Copy the data exactly. No line may be skipped.

#### RECORDS FOR THE EXERCISE ####

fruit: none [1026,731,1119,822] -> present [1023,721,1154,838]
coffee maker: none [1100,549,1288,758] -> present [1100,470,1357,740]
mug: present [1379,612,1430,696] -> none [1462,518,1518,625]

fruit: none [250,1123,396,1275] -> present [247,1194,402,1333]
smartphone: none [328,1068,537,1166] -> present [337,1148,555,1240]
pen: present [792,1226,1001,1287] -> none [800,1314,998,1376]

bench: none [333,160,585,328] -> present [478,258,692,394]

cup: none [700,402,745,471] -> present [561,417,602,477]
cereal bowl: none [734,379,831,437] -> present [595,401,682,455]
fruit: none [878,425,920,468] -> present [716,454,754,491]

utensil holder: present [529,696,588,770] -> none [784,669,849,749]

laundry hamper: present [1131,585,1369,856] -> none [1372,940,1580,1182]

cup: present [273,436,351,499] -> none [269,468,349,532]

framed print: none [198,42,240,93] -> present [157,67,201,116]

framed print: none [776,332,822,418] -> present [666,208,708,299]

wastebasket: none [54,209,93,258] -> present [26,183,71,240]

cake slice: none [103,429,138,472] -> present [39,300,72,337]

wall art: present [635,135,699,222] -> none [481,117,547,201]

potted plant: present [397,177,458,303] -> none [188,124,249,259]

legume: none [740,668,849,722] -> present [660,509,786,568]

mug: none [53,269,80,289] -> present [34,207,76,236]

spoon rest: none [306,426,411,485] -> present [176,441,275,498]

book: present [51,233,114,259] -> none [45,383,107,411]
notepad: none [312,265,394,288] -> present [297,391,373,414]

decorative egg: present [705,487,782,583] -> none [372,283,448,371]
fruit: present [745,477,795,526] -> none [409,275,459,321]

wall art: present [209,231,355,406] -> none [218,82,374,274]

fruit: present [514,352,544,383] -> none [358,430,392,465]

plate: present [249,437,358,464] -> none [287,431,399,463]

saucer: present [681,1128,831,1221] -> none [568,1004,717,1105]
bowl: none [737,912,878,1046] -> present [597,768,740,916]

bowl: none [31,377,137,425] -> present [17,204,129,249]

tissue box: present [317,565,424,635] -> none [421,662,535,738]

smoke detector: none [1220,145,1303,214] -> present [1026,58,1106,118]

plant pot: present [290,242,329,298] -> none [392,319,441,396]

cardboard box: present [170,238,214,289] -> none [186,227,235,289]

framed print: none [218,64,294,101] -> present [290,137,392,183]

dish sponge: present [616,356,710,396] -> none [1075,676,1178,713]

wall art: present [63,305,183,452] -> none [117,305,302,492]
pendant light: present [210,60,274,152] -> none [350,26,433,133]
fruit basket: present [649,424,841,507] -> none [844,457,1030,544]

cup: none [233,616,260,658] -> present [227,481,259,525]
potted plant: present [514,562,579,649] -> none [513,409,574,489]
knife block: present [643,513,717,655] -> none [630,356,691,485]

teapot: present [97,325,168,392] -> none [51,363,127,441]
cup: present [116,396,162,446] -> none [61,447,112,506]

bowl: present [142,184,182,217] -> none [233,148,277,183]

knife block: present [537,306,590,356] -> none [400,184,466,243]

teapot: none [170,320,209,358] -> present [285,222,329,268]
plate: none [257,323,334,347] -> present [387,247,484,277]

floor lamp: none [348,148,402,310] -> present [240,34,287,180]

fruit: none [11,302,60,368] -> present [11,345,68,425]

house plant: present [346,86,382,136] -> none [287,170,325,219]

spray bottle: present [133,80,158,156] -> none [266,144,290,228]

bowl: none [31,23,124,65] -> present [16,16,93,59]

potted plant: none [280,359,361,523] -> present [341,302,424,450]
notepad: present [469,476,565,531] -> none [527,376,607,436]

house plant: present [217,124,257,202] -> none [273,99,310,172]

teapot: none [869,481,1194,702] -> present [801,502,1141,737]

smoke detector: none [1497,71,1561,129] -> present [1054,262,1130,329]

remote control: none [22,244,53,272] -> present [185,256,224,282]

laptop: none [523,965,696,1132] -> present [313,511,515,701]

####

### TASK RESULT
fruit: none [1026,731,1119,822] -> present [1023,721,1154,838]
coffee maker: none [1100,549,1288,758] -> present [1100,470,1357,740]
mug: present [1379,612,1430,696] -> none [1462,518,1518,625]

fruit: none [250,1123,396,1275] -> present [247,1194,402,1333]
smartphone: none [328,1068,537,1166] -> present [337,1148,555,1240]
pen: present [792,1226,1001,1287] -> none [800,1314,998,1376]

bench: none [333,160,585,328] -> present [478,258,692,394]

cup: none [700,402,745,471] -> present [561,417,602,477]
cereal bowl: none [734,379,831,437] -> present [595,401,682,455]
fruit: none [878,425,920,468] -> present [716,454,754,491]

utensil holder: present [529,696,588,770] -> none [784,669,849,749]

laundry hamper: present [1131,585,1369,856] -> none [1372,940,1580,1182]

cup: present [273,436,351,499] -> none [269,468,349,532]

framed print: none [198,42,240,93] -> present [157,67,201,116]

framed print: none [776,332,822,418] -> present [666,208,708,299]

wastebasket: none [54,209,93,258] -> present [26,183,71,240]

cake slice: none [103,429,138,472] -> present [39,300,72,337]

wall art: present [635,135,699,222] -> none [481,117,547,201]

potted plant: present [397,177,458,303] -> none [188,124,249,259]

legume: none [740,668,849,722] -> present [660,509,786,568]

mug: none [53,269,80,289] -> present [34,207,76,236]

spoon rest: none [306,426,411,485] -> present [176,441,275,498]

book: present [51,233,114,259] -> none [45,383,107,411]
notepad: none [312,265,394,288] -> present [297,391,373,414]

decorative egg: present [705,487,782,583] -> none [372,283,448,371]
fruit: present [745,477,795,526] -> none [409,275,459,321]

wall art: present [209,231,355,406] -> none [218,82,374,274]

fruit: present [514,352,544,383] -> none [358,430,392,465]

plate: present [249,437,358,464] -> none [287,431,399,463]

saucer: present [681,1128,831,1221] -> none [568,1004,717,1105]
bowl: none [737,912,878,1046] -> present [597,768,740,916]

bowl: none [31,377,137,425] -> present [17,204,129,249]

tissue box: present [317,565,424,635] -> none [421,662,535,738]

smoke detector: none [1220,145,1303,214] -> present [1026,58,1106,118]

plant pot: present [290,242,329,298] -> none [392,319,441,396]

cardboard box: present [170,238,214,289] -> none [186,227,235,289]

framed print: none [218,64,294,101] -> present [290,137,392,183]

dish sponge: present [616,356,710,396] -> none [1075,676,1178,713]

wall art: present [63,305,183,452] -> none [117,305,302,492]
pendant light: present [210,60,274,152] -> none [350,26,433,133]
fruit basket: present [649,424,841,507] -> none [844,457,1030,544]

cup: none [233,616,260,658] -> present [227,481,259,525]
potted plant: present [514,562,579,649] -> none [513,409,574,489]
knife block: present [643,513,717,655] -> none [630,356,691,485]

teapot: present [97,325,168,392] -> none [51,363,127,441]
cup: present [116,396,162,446] -> none [61,447,112,506]

bowl: present [142,184,182,217] -> none [233,148,277,183]

knife block: present [537,306,590,356] -> none [400,184,466,243]

teapot: none [170,320,209,358] -> present [285,222,329,268]
plate: none [257,323,334,347] -> present [387,247,484,277]

floor lamp: none [348,148,402,310] -> present [240,34,287,180]

fruit: none [11,302,60,368] -> present [11,345,68,425]

house plant: present [346,86,382,136] -> none [287,170,325,219]

spray bottle: present [133,80,158,156] -> none [266,144,290,228]

bowl: none [31,23,124,65] -> present [16,16,93,59]

potted plant: none [280,359,361,523] -> present [341,302,424,450]
notepad: present [469,476,565,531] -> none [527,376,607,436]

house plant: present [217,124,257,202] -> none [273,99,310,172]

teapot: none [869,481,1194,702] -> present [801,502,1141,737]

smoke detector: none [1497,71,1561,129] -> present [1054,262,1130,329]

remote control: none [22,244,53,272] -> present [185,256,224,282]

laptop: none [523,965,696,1132] -> present [313,511,515,701]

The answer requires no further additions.